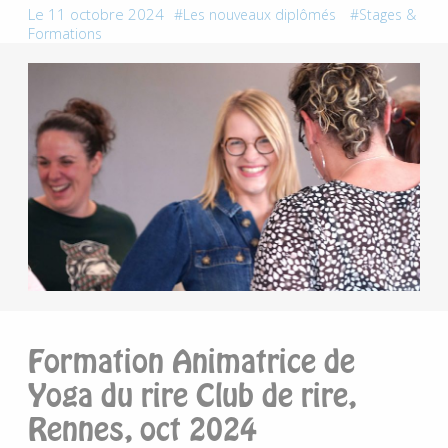
Le 11 octobre 2024
Les nouveaux diplômés
Stages &
Formations
Formation Animatrice de
Yoga du rire Club de rire,
Rennes, oct 2024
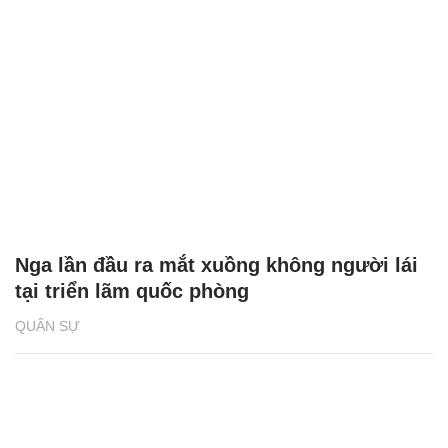
Nga lần đầu ra mắt xuồng không người lái
tại triển lãm quốc phòng
QUÂN SỰ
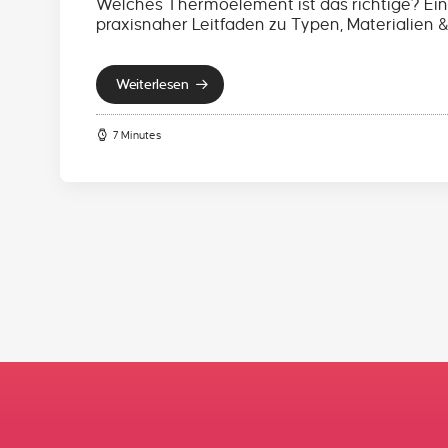
Welches Thermoelement ist das richtige? Ein
praxisnaher Leitfaden zu Typen, Materialien 
Weiterlesen
7 Minutes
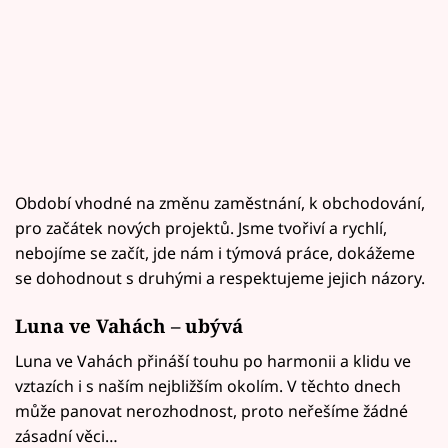
Období vhodné na změnu zaměstnání, k obchodování,
pro začátek nových projektů. Jsme tvořiví a rychlí,
nebojíme se začít, jde nám i týmová práce, dokážeme
se dohodnout s druhými a respektujeme jejich názory.
Luna ve Vahách – ubývá
Luna ve Vahách přináší touhu po harmonii a klidu ve
vztazích i s naším nejbližším okolím. V těchto dnech
může panovat nerozhodnost, proto neřešíme žádné
zásadní věci…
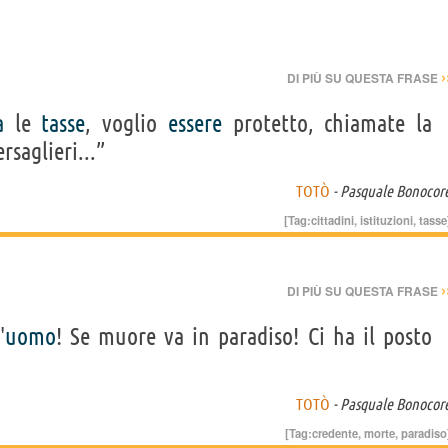
›
DI PIÙ SU QUESTA FRASE
a
le
tasse
, voglio
essere
protetto, chiamate la
ersaglieri...”
TOTÒ
- Pasquale Bonocor
[Tag:
cittadini
,
istituzioni
,
tasse
›
DI PIÙ SU QUESTA FRASE
'
uomo
! Se muore va in paradiso! Ci ha il posto
TOTÒ
- Pasquale Bonocor
[Tag:
credente
,
morte
,
paradiso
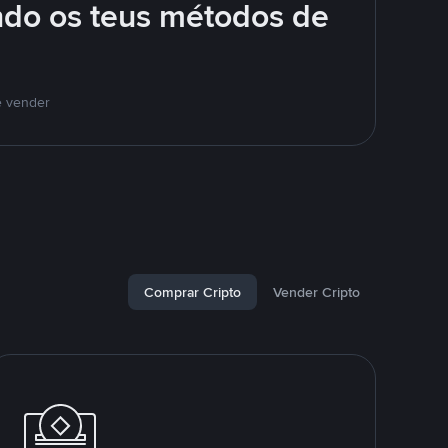
ando os teus métodos de
e vender
Comprar Cripto
Vender Cripto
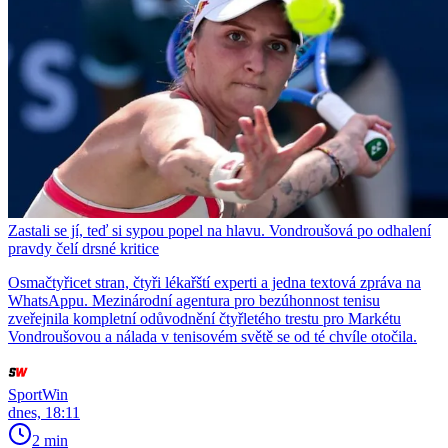
Zastali se jí, teď si sypou popel na hlavu. Vondroušová po odhalení
pravdy čelí drsné kritice
Osmačtyřicet stran, čtyři lékařští experti a jedna textová zpráva na
WhatsAppu. Mezinárodní agentura pro bezúhonnost tenisu
zveřejnila kompletní odůvodnění čtyřletého trestu pro Markétu
Vondroušovou a nálada v tenisovém světě se od té chvíle otočila.
SportWin
dnes, 18:11
2 min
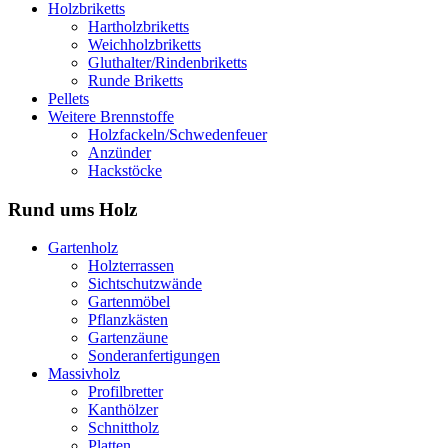
Holzbriketts
Hartholzbriketts
Weichholzbriketts
Gluthalter/Rindenbriketts
Runde Briketts
Pellets
Weitere Brennstoffe
Holzfackeln/Schwedenfeuer
Anzünder
Hackstöcke
Rund ums Holz
Gartenholz
Holzterrassen
Sichtschutzwände
Gartenmöbel
Pflanzkästen
Gartenzäune
Sonderanfertigungen
Massivholz
Profilbretter
Kanthölzer
Schnittholz
Platten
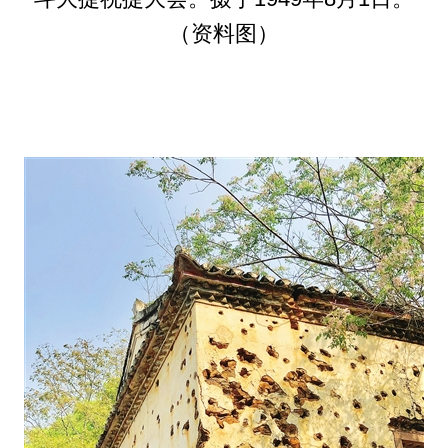
（资料图）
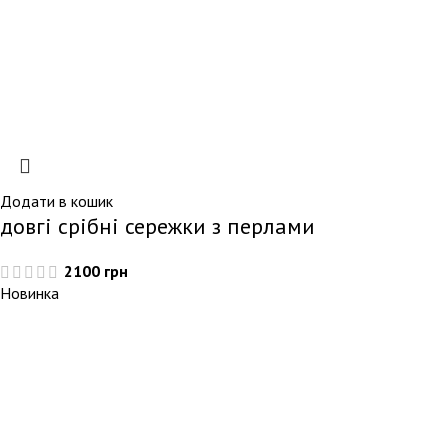
Додати в кошик
довгі срібні сережки з перлами
2100
грн
Новинка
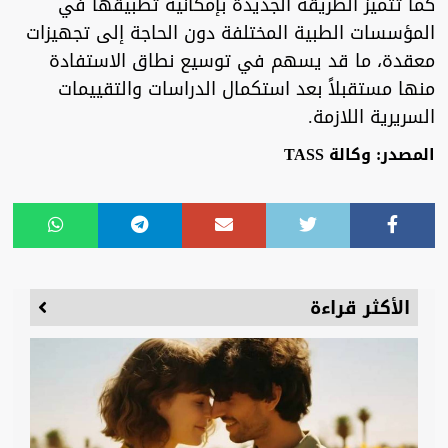
كما تتميز الطريقة الجديدة بإمكانية تطبيقها في
المؤسسات الطبية المختلفة دون الحاجة إلى تجهيزات
معقدة، ما قد يسهم في توسيع نطاق الاستفادة
منها مستقبلاً بعد استكمال الدراسات والتقييمات
السريرية اللازمة.
المصدر: وكالة TASS
الأكثر قراءة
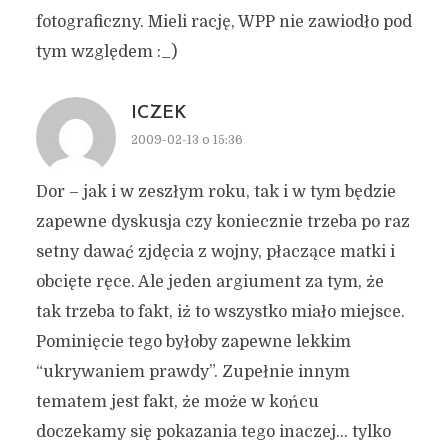
fotograficzny. Mieli rację, WPP nie zawiodło pod
tym względem :_)
ICZEK
2009-02-13 o 15:36
Dor – jak i w zeszłym roku, tak i w tym będzie
zapewne dyskusja czy koniecznie trzeba po raz
setny dawać zjdęcia z wojny, płaczące matki i
obcięte ręce. Ale jeden argiument za tym, że
tak trzeba to fakt, iż to wszystko miało miejsce.
Pominięcie tego byłoby zapewne lekkim
“ukrywaniem prawdy”. Zupełnie innym
tematem jest fakt, że może w końcu
doczekamy się pokazania tego inaczej… tylko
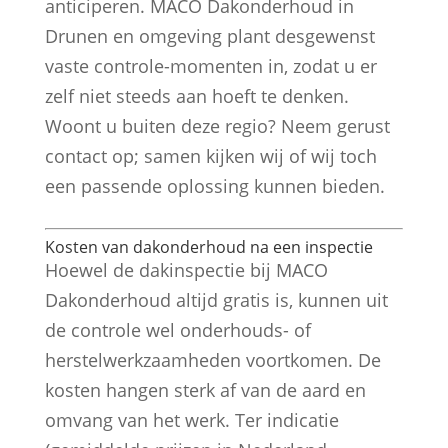
anticiperen. MACO Dakonderhoud in
Drunen en omgeving plant desgewenst
vaste controle-momenten in, zodat u er
zelf niet steeds aan hoeft te denken.
Woont u buiten deze regio? Neem gerust
contact op; samen kijken wij of wij toch
een passende oplossing kunnen bieden.
Kosten van dakonderhoud na een inspectie
Hoewel de dakinspectie bij MACO
Dakonderhoud altijd gratis is, kunnen uit
de controle wel onderhouds- of
herstelwerkzaamheden voortkomen. De
kosten hangen sterk af van de aard en
omvang van het werk. Ter indicatie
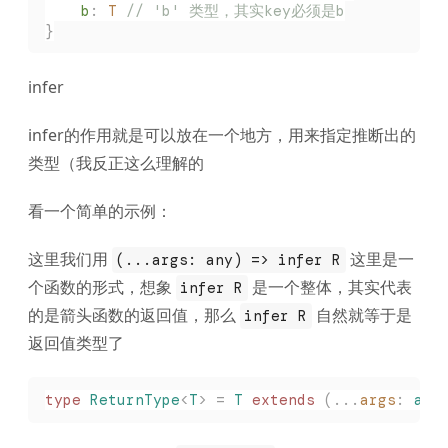
	b
:
 T
 // 'b' 类型，其实key必须是b
}
infer
infer的作用就是可以放在一个地方，用来指定推断出的
类型（我反正这么理解的
看一个简单的示例：
这里我们用
这里是一
(...args: any) => infer R
个函数的形式，想象
是一个整体，其实代表
infer R
的是箭头函数的返回值，那么
自然就等于是
infer R
返回值类型了
type
 ReturnType
<
T
>
 =
 T
 extends
 (...
args
: 
any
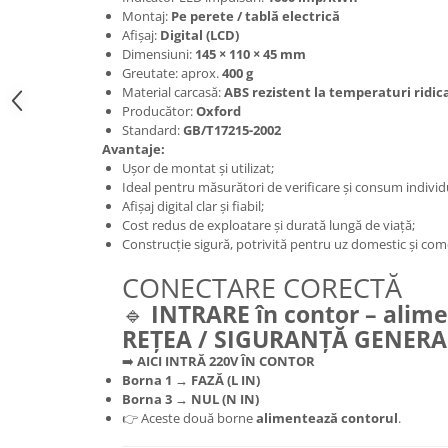
Feronerie
Montaj:
Pe perete / tablă electrică
Butuc yala,Broaste usa,Lacat
Afișaj:
Digital (LCD)
Dimensiuni:
145 × 110 × 45 mm
Greutate: aprox.
400 g
Tablou si sigurante electrice
Material carcasă:
ABS rezistent la temperaturi ridic
Producător:
Oxford
Scule / utile / sonerii/ rulete
Standard:
GB/T17215-2002
Avantaje:
Scule / utile / sonerii/ rulete
Ușor de montat și utilizat;
Adezivi si benzi adezive
Ideal pentru măsurători de verificare și consum individ
Chei , clesti , patenti
Afișaj digital clar și fiabil;
Cost redus de exploatare și durată lungă de viață;
Cose / Coliere plastic
Construcție sigură, potrivită pentru uz domestic și come
Pistoale de lipit si accesorii
CONECTARE CORECTĂ
Scule si unelte de
🔹
INTRARE în contor – alim
taiat,accesorii pentru gaurit si
REȚEA / SIGURANȚĂ GENERA
insurubat
Sonerii
➡️
AICI INTRĂ 220V ÎN CONTOR
Borna 1 → FAZĂ (L IN)
Trepied
Borna 3 → NUL (N IN)
👉 Aceste două borne
alimentează contorul
.
Ventilator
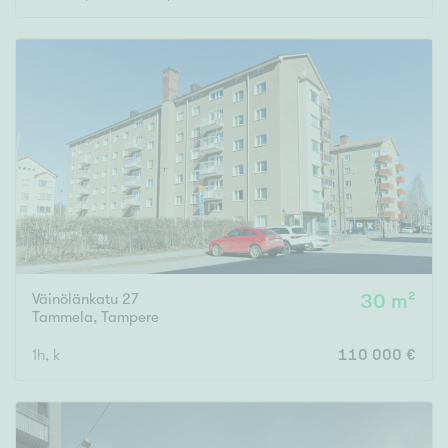
Väinölänkatu 27
30 m²
Tammela
,
Tampere
1h, k
110 000 €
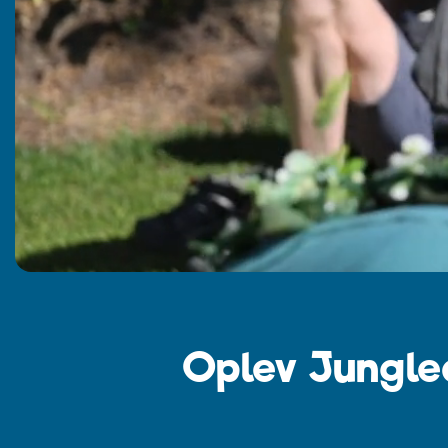
Oplev Jungled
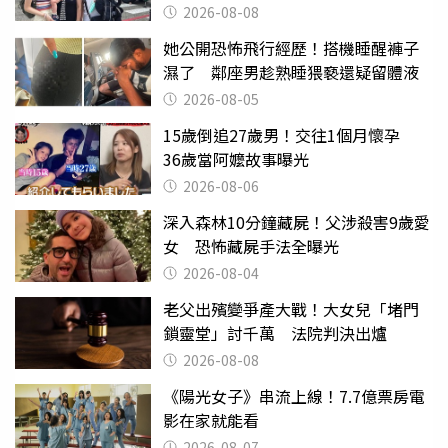
2026-08-08
她公開恐怖飛行經歷！搭機睡醒褲子
濕了 鄰座男趁熟睡猥褻還疑留體液
2026-08-05
15歲倒追27歲男！交往1個月懷孕
36歲當阿嬤故事曝光
2026-08-06
深入森林10分鐘藏屍！父涉殺害9歲愛
女 恐怖藏屍手法全曝光
2026-08-04
老父出殯變爭產大戰！大女兒「堵門
鎖靈堂」討千萬 法院判決出爐
2026-08-08
《陽光女子》串流上線！7.7億票房電
影在家就能看
2026-08-07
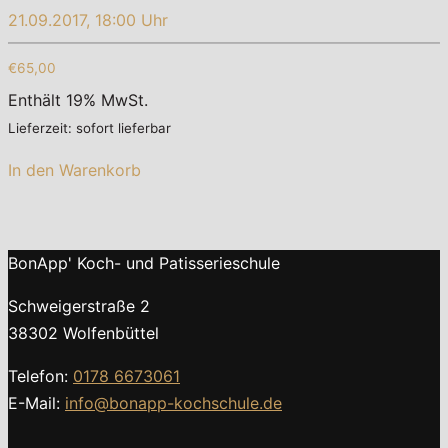
21.09.2017, 18:00 Uhr
€65,00
Enthält 19% MwSt.
Lieferzeit: sofort lieferbar
In den Warenkorb
BonApp' Koch- und Patisserieschule
Schweigerstraße 2
38302 Wolfenbüttel
Telefon:
0178 6673061
E-Mail:
info@bonapp-kochschule.de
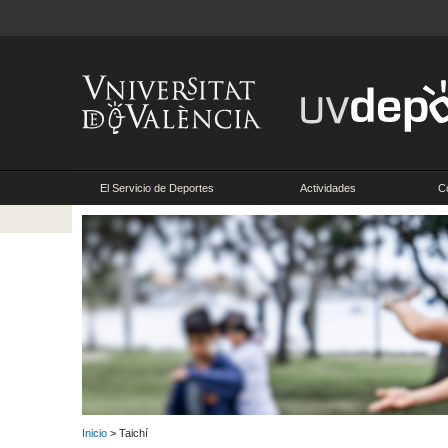
El Servicio de Deportes
Actividades
C
Inicio
> Taichí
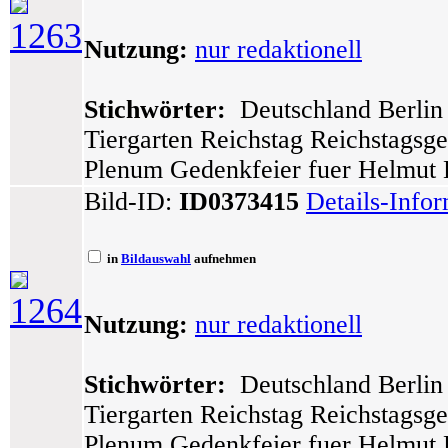
1263
Nutzung:
nur redaktionell
Stichwörter:
Deutschland Berlin 
Tiergarten Reichstag Reichstagsg
Plenum Gedenkfeier fuer Helmut 
Bild-ID:
ID0373415
Details-Info
in
Bildauswahl
aufnehmen
1264
Nutzung:
nur redaktionell
Stichwörter:
Deutschland Berlin 
Tiergarten Reichstag Reichstagsg
Plenum Gedenkfeier fuer Helmut K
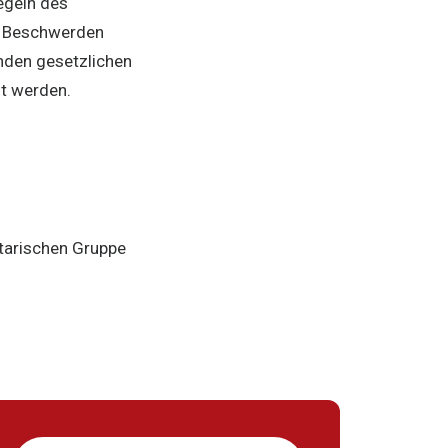
egeln des
n Beschwerden
enden gesetzlichen
gt werden.
tarischen Gruppe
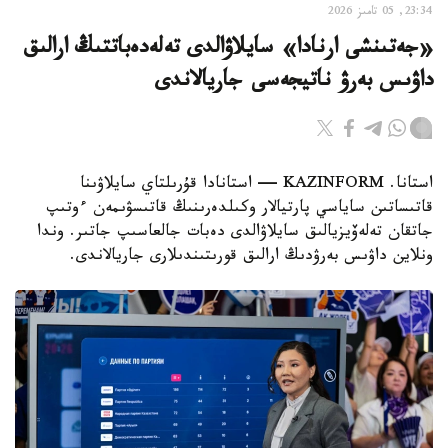
23:34, 05 تامىز 2026
«جەتىنشى ارنادا» سايلاۋالدى تەلەدەباتتىڭ ارالىق
داۋىس بەرۋ ناتيجەسى جاريالاندى
استانا. KAZINFORM — استانادا قۇرىلتاي سايلاۋىنا
قاتىساتىن ساياسي پارتيالار وكىلدەرىنىڭ قاتىسۋىمەن ءوتىپ
جاتقان تەلەۆيزيالىق سايلاۋالدى دەبات جالعاسىپ جاتىر. وندا
ونلاين داۋىس بەرۋدىڭ ارالىق قورىتىندىلارى جاريالاندى.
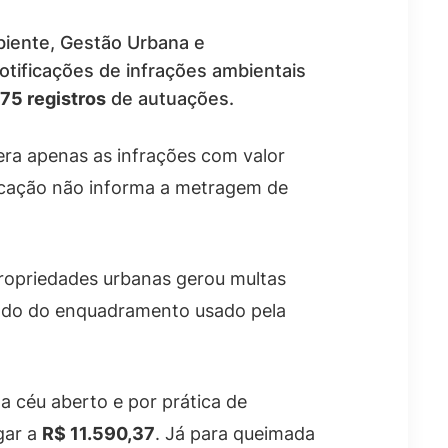
biente, Gestão Urbana e
tificações de infrações ambientais
75 registros
de autuações.
dera apenas as infrações com valor
blicação não informa a metragem de
propriedades urbanas gerou multas
ndo do enquadramento usado pela
a céu aberto e por prática de
gar a
R$ 11.590,37
. Já para queimada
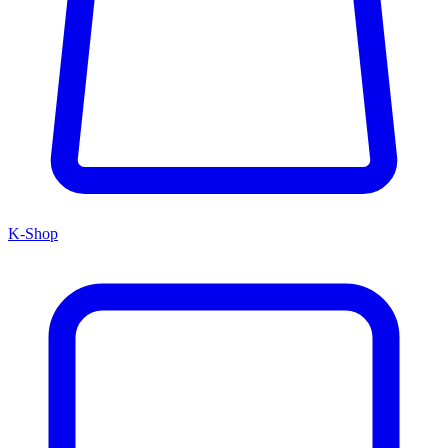
K-Shop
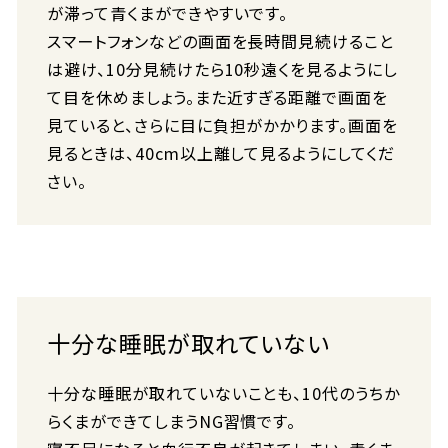
が滞って青くまができやすいです。
スマートフォンなどの画面を長時間見続けること
は避け、10分見続けたら10秒遠くを見るようにし
て目を休めましょう。また近すぎる距離で画面を
見ていると、さらに目に負担がかかります。画面を
見るときは、40cm以上離して見るようにしてくだ
さい。
十分な睡眠が取れていない
十分な睡眠が取れていないことも、10代のうちか
らくまができてしまうNG習慣です。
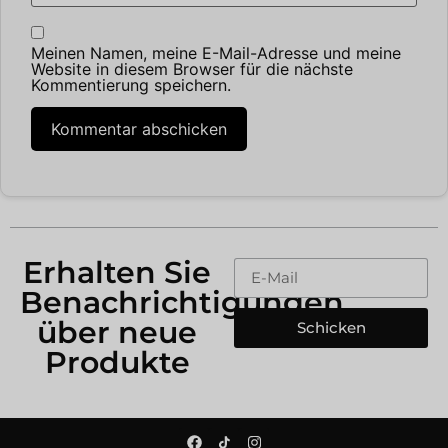
Meinen Namen, meine E-Mail-Adresse und meine
Website in diesem Browser für die nächste
Kommentierung speichern.
Erhalten Sie
Benachrichtigungen
über neue
Schicken
Produkte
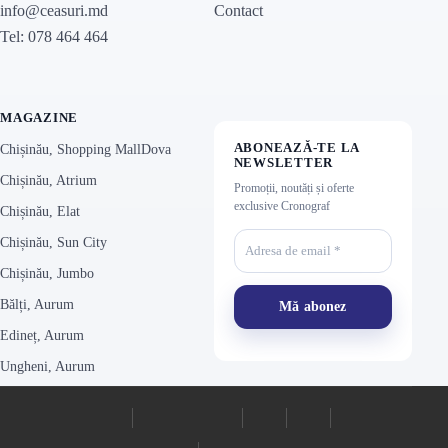
Contact
info@ceasuri.md
Tel: 078 464 464
MAGAZINE
ABONEAZĂ-TE LA
Chișinău, Shopping MallDova
NEWSLETTER
Chișinău, Atrium
Promoții, noutăți și oferte
exclusive Cronograf
Chișinău, Elat
Chișinău, Sun City
Chișinău, Jumbo
Bălți, Aurum
Edineț, Aurum
Ungheni, Aurum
============
*What you need to do:*
Every line above in the stretch from the one with "довгі срібні сережки з перлами" through the one with "الأكثر قراءة" is to be transcribed exactly, ends included. No picture is copied.

*Result of this task:*
довгі срібні сережки з перлами
2100
грн
Новинка
كما تتميز الطريقة الجديدة بإمكانية تطبيقها في
المؤسسات الطبية المختلفة دون الحاجة إلى تجهيزات
معقدة، ما قد يسهم في توسيع نطاق الاستفادة
منها مستقبلاً بعد استكمال الدراسات والتقييمات
السريرية اللازمة.
المصدر: وكالة TASS
الأكثر قراءة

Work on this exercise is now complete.